Holding lectures online posed new challenges, she said, since none of the committee members had experience with running large virtual events.

But there were some silver linings to the lecture events shifting virtual. Online accessibility attracted larger audiences this year, and allowed the team to host higher-cost speakers, co-chair for the UI Lecture Committee Jocelyn Roof said.

“We have been able to bring incredible and high-profile speakers this year — much bigger names than in a typical year,” Roof said.

Although moving completely virtual has brought unique challenges, the team has continued reaching out to fellow virtually run groups to make sure the lectures reach as broad an audience as possible.

“We have ramped up our social media presence, sent emails to departments, and have broadened our marketing materials to fully cover the west side and east side,” Shrader said. “Committee members also reach out to their friends, families, and classmates to invite them personally.”

As the UI moves beyond the pandemic, Shrader said holding hybrid meetings and events is definitely on the table so that everyone can be involved in the way that works best for them.

Learning about opportunities — like serving on the lecture committee — was put on hold like the rest of on-campus life last March.

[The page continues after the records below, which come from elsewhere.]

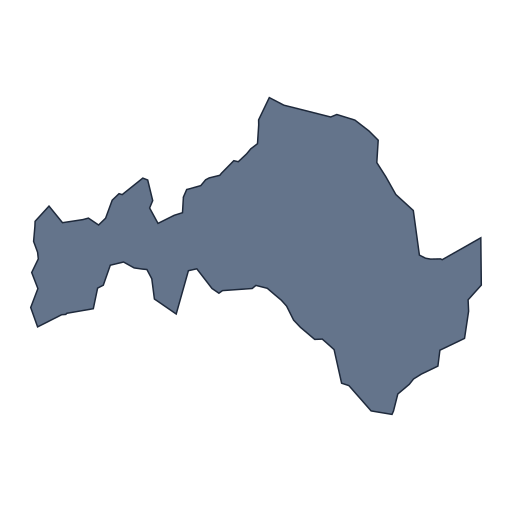 Uyo, Akwa Ibom, Nigeria
{"feature_id": "59680162B78634023582239", "entity_name": "Uyo", "entity_type": "district", "adm_level": 2, "iso_a3": "NGA", "parent_name": "Nigeria", "parent_adm1": "Akwa Ibom", "projection": "natural_earth1", "projection_center": [7.919, 5.014], "detail": "fine", "context": "isolated", "style": "filled", "palette": "slate", "viewbox_px": 512, "rotation_deg": 0, "n_neighbors": 0, "source": "geoboundaries", "source_scale": "gbopen_adm2", "svg_char_len": 1429}
<svg xmlns="http://www.w3.org/2000/svg" viewBox="0 0 512 512"><path d="M37.6,326.9L61.7,314.7L63.3,314.6L65.8,314.4L66.3,313.8L66.8,313.3L93.3,308.7L97.6,288.1L103.3,285.2L110.3,265.2L123.5,262.0L134.1,267.9L142.5,269.1L146.9,269.5L151.8,278.8L154.4,299.0L176.2,314.0L188.4,270.7L196.8,268.8L212.0,288.5L218.9,293.2L222.5,290.6L252.2,288.5L255.9,285.4L267.3,288.3L275.1,295.0L281.2,300.1L286.6,306.1L293.6,320.1L300.5,327.4L314.7,339.4L322.3,339.1L334.1,349.6L341.6,383.2L348.9,385.6L371.1,410.9L375.2,411.6L392.0,414.4L393.5,411.0L397.8,394.0L409.3,384.3L413.5,379.0L421.3,374.1L437.9,366.1L439.9,350.2L464.5,338.4L464.7,337.3L468.6,311.2L468.1,299.8L481.3,285.1L480.8,237.8L442.2,259.7L440.5,258.9L430.6,259.1L425.5,258.2L419.4,255.1L413.3,210.5L395.8,194.5L385.8,176.7L376.8,162.6L378.2,140.2L369.0,131.0L354.9,120.1L336.8,114.5L330.7,117.0L283.9,105.2L269.3,97.6L258.6,119.9L258.7,124.9L257.5,143.7L250.8,148.8L246.6,153.9L238.3,161.7L233.8,160.7L233.2,161.3L221.5,173.2L219.8,175.3L209.2,177.9L205.6,179.8L200.8,185.6L188.4,189.1L186.7,189.5L183.3,197.3L183.4,197.6L183.3,199.0L182.5,212.7L174.2,215.3L158.0,223.4L149.6,208.0L152.7,200.6L147.7,180.0L142.8,178.1L122.2,194.6L119.0,193.7L112.2,200.2L105.6,218.2L98.6,225.0L88.4,218.1L82.9,219.6L62.5,222.7L49.0,206.1L35.1,221.3L34.9,226.4L33.6,241.4L37.6,252.3L38.3,258.9L31.7,272.5L37.9,288.6L30.7,307.5L37.6,326.9Z" fill="#64748b" stroke="#1e293b" stroke-width="1.5"/></svg>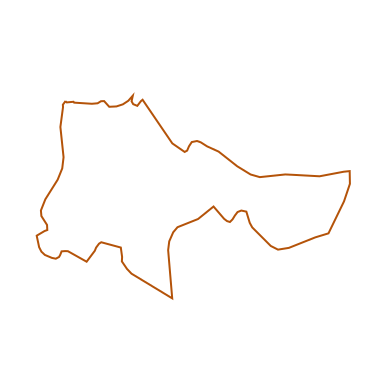 Grevenmacher, Natural Earth projection, rotated 264°
{"feature_id": "LUX-907", "entity_name": "Grevenmacher", "entity_type": "District", "adm_level": 1, "iso_a3": "LUX", "parent_name": "Luxembourg", "parent_adm1": "", "projection": "natural_earth1", "projection_center": [6.348, 49.652], "detail": "fine", "context": "isolated", "style": "outline", "palette": "amber", "viewbox_px": 384, "rotation_deg": 264, "n_neighbors": 0, "source": "natural_earth", "source_scale": "10m", "svg_char_len": 1270}
<svg xmlns="http://www.w3.org/2000/svg" viewBox="0 0 384 384"><g transform="rotate(264 192 192)"><path d="M164.8,33.0L168.6,41.3L169.3,44.1L174.4,44.4L183.8,39.7L189.4,39.8L200.1,45.4L218.3,59.7L229.0,65.4L240.0,67.9L270.4,67.9L289.9,72.6L292.3,72.7L295.7,75.8L295.5,75.6L294.2,76.8L294.1,83.6L293.2,84.1L290.2,101.7L290.1,107.4L291.8,111.0L291.6,114.1L285.4,118.6L285.0,125.8L286.4,132.4L289.4,138.2L294.0,143.2L288.5,141.4L285.5,142.7L283.4,146.6L287.7,150.7L288.9,152.5L242.4,177.5L232.6,188.9L233.7,191.5L237.8,193.8L241.7,197.0L242.2,202.3L240.5,205.9L235.8,211.8L229.4,222.7L212.9,239.6L203.3,252.1L199.7,261.0L199.7,286.6L198.5,294.4L194.3,320.5L196.3,345.0L196.3,351.0L183.6,349.9L166.8,342.2L136.6,323.4L134.0,309.9L126.3,282.5L125.7,271.5L130.1,264.7L150.5,248.2L155.3,246.2L166.8,244.0L168.4,239.1L167.3,235.2L164.1,232.2L160.6,229.5L158.2,226.6L159.4,223.8L162.0,221.1L175.3,211.9L164.5,195.2L158.5,173.9L153.9,169.1L145.3,164.2L136.7,162.2L88.3,161.2L117.1,123.3L122.3,119.3L130.3,115.0L134.7,115.7L144.2,115.4L151.5,96.5L150.3,94.1L146.7,90.8L143.7,89.2L133.7,79.9L146.1,62.4L146.5,59.6L146.6,56.1L143.3,54.4L141.3,53.0L139.9,49.6L141.1,45.8L144.8,39.1L148.4,36.0L153.1,34.2L164.6,33.0L164.8,33.0Z" fill="none" stroke="#b45309" stroke-width="2"/></g></svg>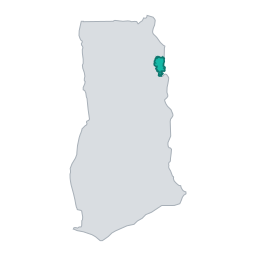 Saboba, Northern, Ghana shown in context
{"feature_id": "2480657B56307698722921", "entity_name": "Saboba", "entity_type": "district", "adm_level": 2, "iso_a3": "GHA", "parent_name": "Ghana", "parent_adm1": "Northern", "projection": "equal_earth", "projection_center": [0.158, 9.709], "detail": "fine", "context": "in_parent", "style": "filled", "palette": "teal", "viewbox_px": 256, "rotation_deg": 0, "n_neighbors": 0, "source": "geoboundaries", "source_scale": "gbopen_adm2", "svg_char_len": 5551}
<svg xmlns="http://www.w3.org/2000/svg" viewBox="0 0 256 256"><path d="M153.1,17.2L154.8,19.3L155.2,20.5L154.6,25.0L153.3,28.2L152.6,31.2L152.7,32.7L153.4,34.1L155.9,36.5L157.2,38.0L158.8,40.3L160.5,42.6L163.6,45.5L164.8,46.0L164.8,46.8L164.4,48.0L164.1,58.9L163.9,61.7L163.6,63.1L163.4,67.2L163.0,67.8L162.5,67.8L161.9,67.9L161.8,68.7L162.0,69.6L163.8,70.1L163.4,70.8L162.1,71.3L161.5,72.6L161.7,74.0L161.0,75.1L161.2,75.8L161.7,76.4L162.5,76.2L164.6,74.3L165.5,74.1L166.6,74.5L168.6,77.4L168.7,78.8L167.9,83.6L167.1,87.3L166.9,92.3L167.8,95.1L167.7,96.6L166.7,97.9L164.6,99.8L164.8,101.1L165.8,103.6L167.5,106.3L171.0,109.7L172.8,114.0L172.9,115.8L171.8,117.6L170.6,119.2L170.2,121.4L170.7,136.1L168.0,142.5L167.9,144.3L168.2,146.4L169.0,147.7L170.4,148.0L171.5,149.3L171.1,153.8L170.5,158.3L170.4,160.5L170.1,161.6L169.0,162.4L168.6,163.9L168.9,165.7L168.6,167.0L169.2,168.7L170.5,170.8L172.5,176.1L173.3,176.5L173.6,177.6L173.4,178.7L174.2,181.0L176.4,183.4L178.8,185.4L180.7,185.7L181.1,187.5L182.4,189.8L183.3,190.8L184.7,191.5L185.9,191.9L186.0,193.8L183.8,195.2L182.4,197.2L181.3,200.3L179.8,203.7L174.5,205.4L172.5,205.5L161.7,205.5L151.6,212.2L145.8,214.6L142.2,218.3L137.4,221.0L134.0,224.3L127.0,225.8L115.5,230.9L112.0,232.9L108.3,236.5L102.4,240.6L100.1,240.6L95.5,236.7L92.0,234.7L83.5,231.8L77.2,230.6L74.1,229.3L73.3,229.1L74.0,227.7L75.8,227.6L77.6,228.1L79.1,227.0L81.1,226.9L81.7,225.7L81.8,222.9L81.8,220.7L82.5,219.7L82.7,217.0L81.7,211.1L81.0,210.4L77.3,209.6L77.0,208.4L76.4,207.2L75.7,204.1L74.9,199.6L73.6,194.0L71.1,184.7L70.5,181.4L70.1,178.1L70.0,174.1L70.5,172.6L70.5,170.6L70.2,168.5L72.0,163.8L75.5,158.0L76.2,156.0L76.8,154.5L76.9,152.4L77.5,145.7L79.2,137.6L80.2,134.5L80.9,132.9L81.8,130.2L82.0,128.9L85.2,125.7L86.6,124.9L87.0,123.6L86.5,122.3L86.7,121.3L87.4,120.9L88.6,120.5L89.5,119.2L88.1,109.2L87.1,99.2L87.0,98.4L86.4,97.0L85.8,92.9L84.7,90.5L83.2,89.8L83.2,87.5L84.8,83.7L85.2,81.4L84.4,80.8L84.3,79.0L84.9,76.2L84.6,74.5L84.3,72.6L82.8,68.3L82.4,65.2L83.2,63.4L83.2,59.4L82.4,53.3L82.3,49.5L82.9,47.9L82.6,46.4L81.5,44.9L81.4,43.5L82.3,42.2L82.2,41.1L81.0,40.3L80.0,38.4L79.0,35.5L79.2,30.7L81.1,22.0L81.3,21.3L83.3,21.3L83.3,21.7L89.6,21.6L96.8,21.5L105.5,21.4L113.3,21.3L113.6,20.9L114.9,20.4L122.9,21.3L127.8,20.9L129.9,21.1L131.4,21.7L134.8,21.4L136.7,21.6L138.0,23.8L138.6,23.7L139.4,22.8L140.7,21.8L142.1,20.9L143.1,19.2L143.7,17.9L144.6,18.2L145.9,18.1L146.8,17.0L147.1,15.4L153.1,17.2Z" fill="#d9dde1" stroke="#a8b0b8" stroke-width="1"/><path d="M157.0,57.4L156.8,57.5L156.7,57.4L156.6,57.5L156.5,57.4L156.5,57.5L156.5,57.4L156.4,57.5L156.2,57.6L156.0,57.8L155.7,58.0L155.6,58.7L155.3,58.8L155.2,59.1L155.3,59.4L155.3,59.7L155.2,59.7L155.1,59.8L155.0,60.2L155.0,60.3L154.9,60.4L154.9,60.5L154.8,60.8L154.7,60.9L154.4,61.1L154.5,61.8L154.4,62.0L154.5,62.2L154.7,62.3L154.8,62.4L154.9,62.6L155.0,62.7L155.1,62.8L154.9,62.8L154.7,63.0L154.4,63.1L154.2,63.3L154.2,63.7L154.2,64.5L154.3,64.9L154.4,65.1L154.5,65.2L154.5,65.3L154.8,65.4L154.8,65.5L155.0,65.8L155.3,65.9L155.4,66.0L155.6,66.1L155.8,66.2L155.8,66.3L156.0,66.4L156.1,66.5L156.3,66.7L156.2,66.7L156.3,66.7L156.3,66.8L156.3,66.7L156.3,66.8L156.6,66.9L156.6,67.0L156.6,66.9L156.6,67.0L156.7,66.9L156.7,67.0L156.8,67.0L156.6,67.4L155.8,68.7L155.9,68.8L156.0,68.8L156.1,69.0L156.2,68.9L156.3,69.0L156.6,69.2L156.7,69.3L156.8,69.3L157.0,69.6L157.1,69.8L157.1,70.1L156.9,70.4L157.0,70.5L156.9,70.6L156.9,70.9L157.0,71.1L157.3,71.2L157.6,71.1L157.8,71.2L157.8,71.3L157.8,71.5L158.1,71.4L158.4,71.2L158.5,71.2L158.7,71.4L158.7,71.5L158.8,71.5L159.0,72.0L159.1,72.4L159.0,72.6L158.9,72.8L158.8,73.2L158.8,73.6L158.8,73.8L158.7,74.1L158.8,74.2L158.7,74.2L158.7,74.6L158.7,74.9L158.5,75.2L158.5,75.4L158.6,75.6L158.8,75.7L158.8,75.8L159.0,75.9L159.2,76.0L159.3,75.9L159.4,76.0L159.5,76.0L159.8,76.1L160.0,76.1L160.3,76.0L160.5,75.8L160.8,75.9L160.8,76.0L161.0,76.1L161.4,76.0L161.4,75.9L160.9,75.1L160.8,74.6L160.9,74.3L161.0,74.2L161.5,74.6L161.9,74.5L162.0,74.5L162.0,74.3L162.1,74.2L162.4,74.2L162.5,74.0L162.7,73.9L163.0,73.7L163.0,73.4L162.9,73.3L162.5,73.0L162.3,72.9L162.0,73.1L161.6,73.1L161.4,73.1L161.2,72.8L161.1,72.6L161.0,72.1L161.1,71.6L161.2,71.4L161.2,71.2L161.3,71.1L161.5,71.2L161.8,71.4L162.0,71.4L162.1,71.2L162.5,71.1L163.0,71.1L163.4,71.0L163.6,71.0L163.8,71.1L164.1,71.3L164.5,71.1L164.8,70.8L164.9,70.6L164.8,70.4L164.7,70.2L164.8,69.3L164.9,68.7L164.8,68.8L164.7,68.8L164.7,68.6L164.7,68.4L164.5,68.5L164.5,68.4L164.5,68.2L164.4,68.2L164.5,68.1L164.5,67.9L164.4,67.9L164.4,67.7L164.2,67.7L164.0,67.4L164.1,67.0L164.0,66.7L163.9,66.3L163.9,66.2L163.7,66.1L163.8,66.1L163.7,66.0L163.4,66.0L163.2,65.9L163.4,65.4L163.5,64.7L163.4,64.4L163.4,64.2L163.6,64.2L163.6,63.8L163.5,63.6L163.6,63.3L163.7,63.2L163.8,63.1L163.8,62.8L163.8,62.7L164.0,62.4L164.1,62.2L164.1,61.9L164.3,61.6L164.2,60.8L164.2,60.7L164.1,60.4L164.1,60.1L164.1,59.9L164.1,59.6L164.1,59.1L164.2,58.9L164.3,58.7L164.3,58.3L164.1,58.1L164.0,58.4L163.9,58.4L163.7,58.4L163.4,58.2L163.4,57.8L163.4,57.6L163.1,57.6L162.9,57.6L162.9,57.4L163.0,57.5L163.0,57.4L162.9,57.4L162.9,57.2L162.5,57.2L162.1,57.2L161.9,57.3L161.9,57.6L161.7,57.7L161.8,57.6L161.7,57.6L161.1,57.7L161.0,57.8L160.8,57.6L160.3,57.6L160.1,57.5L159.9,57.4L159.9,57.2L159.7,57.1L159.6,56.9L159.6,57.0L159.0,56.7L158.9,56.8L158.8,57.1L158.6,57.3L158.5,57.5L158.4,57.6L158.3,57.8L158.3,57.4L158.2,57.2L158.1,57.3L157.8,57.2L157.8,57.3L157.7,57.4L157.6,57.2L157.4,57.3L157.4,57.2L157.3,57.3L157.2,57.4L157.1,57.5L157.1,57.4L157.1,57.5L157.0,57.4Z" fill="#14b8a6" stroke="#0f766e" stroke-width="1.5"/></svg>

Senior Associate Director of Admissions Thomas Paulsen said the university transitioned overnight from on-campus to virtual visits — the day after campus shut down, Paulsen said the UI hosted a virtual informational event.

“We wanted to make sure everyone could have all the information they needed as if they were to come on campus,” he said.

One upside to virtual campus visits was the ability to give families the closest experience to campus free of charge. Admissions was also able to reach students and families from afar more easily.

Since COVID-19 conditions have started to improve on campus and weather has warmed, socially distanced outdoor campus walking tours have begun.

“It is a way for families to come in and do more,” Paulsen said. “Virtual engagement is OK, but you cannot really smell and taste and hear the sights of campus and of Iowa City like you can when you are walking through campus and into downtown.”

Looking back on this past year, Paulsen has learned a lot not only about his fellow staff members and himself, but students as well.

“I think students are resilient,” he said. “I have found strength in my colleagues and working with families who have overcome barriers and who have had challenges.”

Both Smith and Paulsen are finding hope in the increasing vaccine rollouts, and for Smith, more opportunities for in-person activities. Because of this, she said she is beginning to finally settle in at Iowa.

“I feel more at home this spring than I did in the fall,” Smith said.